[Source data — start]
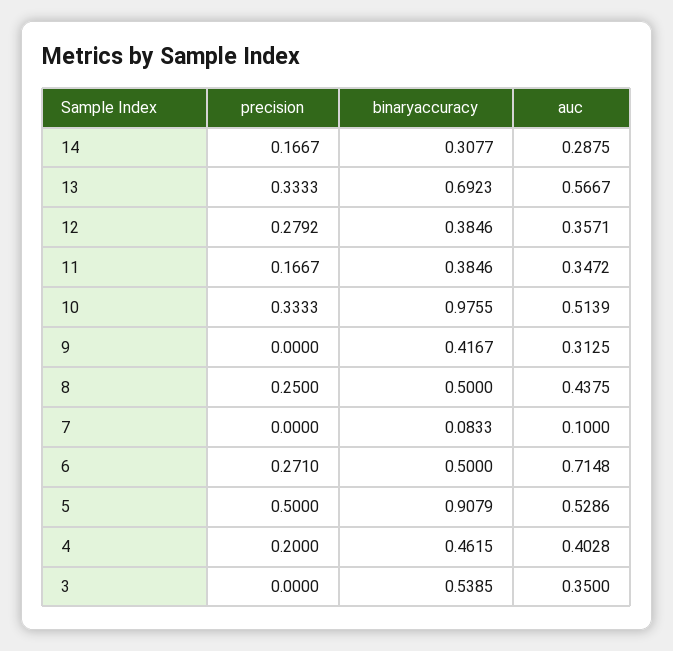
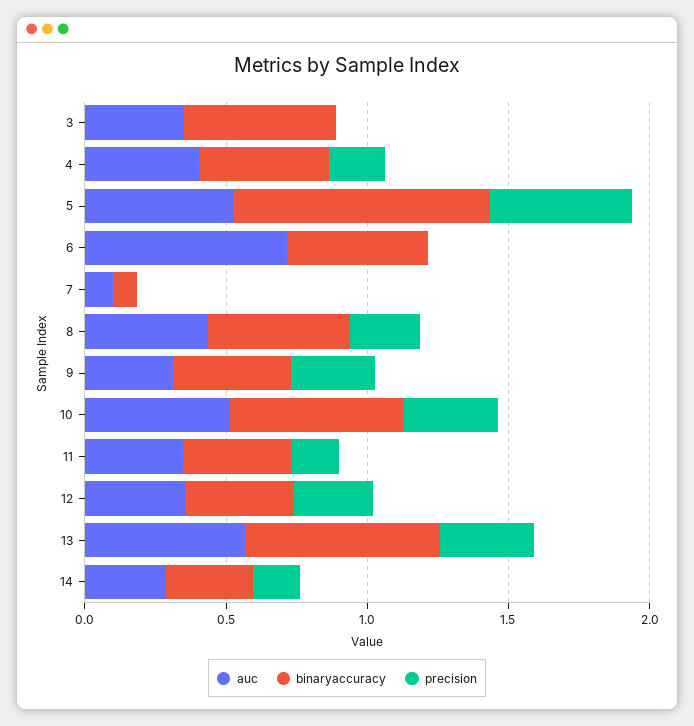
  {
    "precision": {
      "14": 0.1667,
      "13": 0.3333,
      "12": 0.2792,
      "11": 0.1667,
      "10": 0.3333,
-     "9": 0,
+     "9": 0.3,
      "8": 0.25,
      "7": 0,
-     "6": 0.271,
+     "6": 0,
      "5": 0.5,
      "4": 0.2,
      "3": 0
    },
    "binaryaccuracy": {
      "14": 0.3077,
      "13": 0.6923,
      "12": 0.3846,
      "11": 0.3846,
-     "10": 0.9755,
+     "10": 0.6,
      "9": 0.4167,
      "8": 0.5,
      "7": 0.0833,
      "6": 0.5,
      "5": 0.9079,
      "4": 0.4615,
      "3": 0.5385
    },
    "auc": {
      "14": 0.2875,
      "13": 0.5667,
      "12": 0.3571,
      "11": 0.3472,
      "10": 0.5139,
      "9": 0.3125,
      "8": 0.4375,
      "7": 0.1,
      "6": 0.7148,
      "5": 0.5286,
      "4": 0.4028,
      "3": 0.35
    }
  }

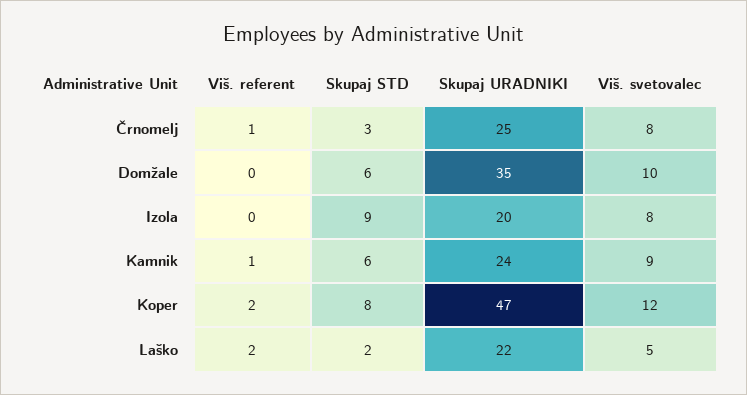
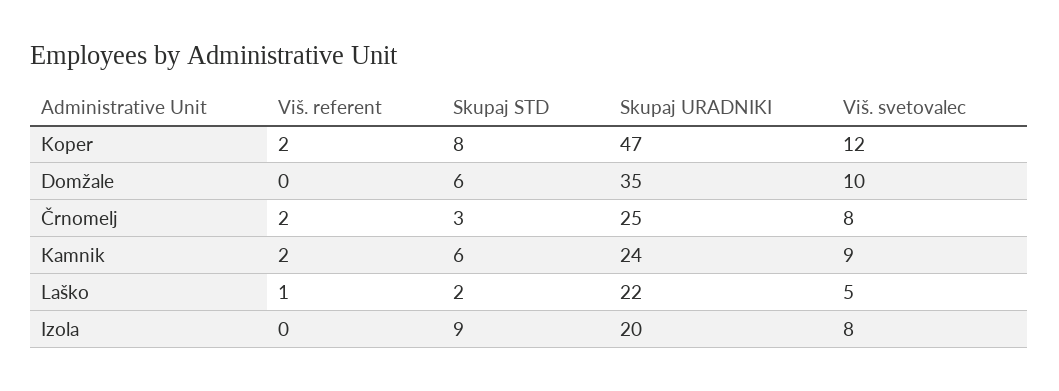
  {
    "Viš. referent": {
-     "Črnomelj": 1,
+     "Črnomelj": 2,
      "Domžale": 0,
      "Izola": 0,
-     "Kamnik": 1,
+     "Kamnik": 2,
      "Koper": 2,
-     "Laško": 2
+     "Laško": 1
    },
    "Skupaj STD": {
      "Črnomelj": 3,
      "Domžale": 6,
      "Izola": 9,
      "Kamnik": 6,
      "Koper": 8,
      "Laško": 2
    },
    "Skupaj URADNIKI": {
      "Črnomelj": 25,
      "Domžale": 35,
      "Izola": 20,
      "Kamnik": 24,
      "Koper": 47,
      "Laško": 22
    },
    "Viš. svetovalec": {
      "Črnomelj": 8,
      "Domžale": 10,
      "Izola": 8,
      "Kamnik": 9,
      "Koper": 12,
      "Laško": 5
    }
  }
[Source data — finish]
Establish how many lines of the entries hold the word "Domžale", giving nothing but the number.

▶ **Finished exercise**
4